Defendants owned 88 acres of real property in the Town of New Scotland, Albany County. Plaintiffs are real estate brokers who were given an "exclusive right to sell” the aforesaid property from April 1988 to April 1989. In June 1989 plaintiffs discussed defendants’ property with a prospective purchaser and on August 4, 1989 plaintiffs showed defendants’ property to that purchaser. On August 8, 1989 defendants told plaintiffs they were prepared to sell 10 acres of their property to the purchaser for $300,000. Plaintiffs advised the purchaser of that fact and the purchaser counteroffered to buy the 10 acres for $200,000. Defendants rejected that counteroffer.
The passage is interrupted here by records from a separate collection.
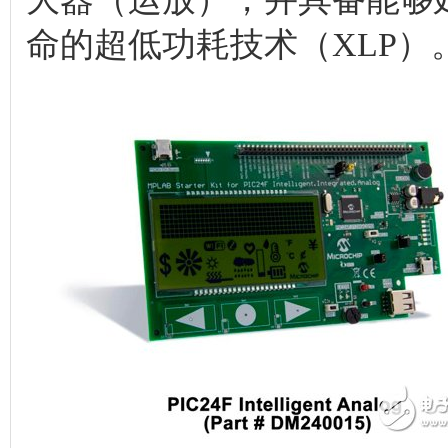
命的超低功耗技术（XLP）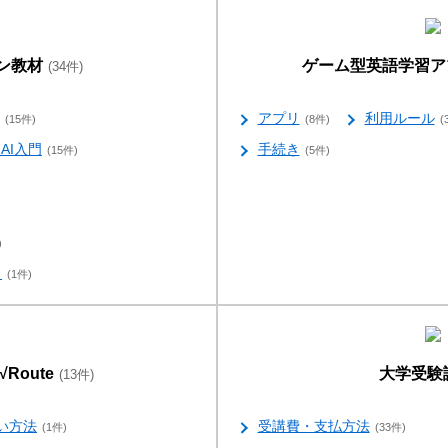
ン教材
ゲーム型英語学習ア
(34件)
アプリ
利用ルール
(15件)
(8件)
(
AI入門
手続き
(15件)
(5件)
)
）
(1件)
Route
大学受験
(13件)
い方法
受講費・支払方法
(1件)
(33件)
Nothing further occurred until December 1989 when the purchaser went directly to defendants and repeated his willingness to purchase the 10 acres for $200,000, at which time defendants agreed and conveyed the property to the purchaser for said amount. Plaintiffs then commenced this action seeking payment of a commission. Following presentation of plaintiffs’ case at a nonjury trial, Supreme Court dismissed plaintiffs’ complaint on the ground that they were not the procuring cause of the sale of defendants’ property. This appeal ensued.
*741In order to earn a commission on a sale of real property, a broker must procure a buyer ready, willing and able to purchase the property and must bring the minds of the parties to an agreement (see, Gabrielli v Cornazzani, 135 AD2d 340, 342). If the broker opens negotiations between the parties but then abandons them after failing to bring the prospective buyer to the seller’s terms, the seller will not be liable for a commission even if thereafter selling to the same prospective buyer (supra). As has been observed, "[t]he broker takes the risk of bringing the minds of the parties together so as to effect a bargain, and if he fails the mere fact, that his efforts may have led to subsequent negotiations, which under more favorable circumstances have resulted in sale, does not alone entitle him to a commission” (Miller v Vining, 112 App Div 304, 305). Of course, if the seller acts in bad faith in rejecting an offer, his later sale to the same buyer would entitle the broker to a commission (see, Douglas Real Estate Mgt. Corp. v Montgomery Ward & Co., 4 NY2d 33; 11 NY Jur 2d, Brokers, § 134, at 507).
In the case at bar, defendants unequivocally rejected the purchaser’s first counteroffer. It was not until four months later that defendants agreed to convey the property in question to the purchaser after the latter had undertaken to contact defendants to initiate further negotiations. Supreme Court found, as a fact not contested on this appeal, that defendants acted in good faith and without the intent to deprive plaintiffs of their commission. Accordingly, the judgment must be affirmed.
Weiss, J. P., Mikoll, Yesawich Jr. and Harvey, JJ., concur. Ordered that the judgment is affirmed, with costs.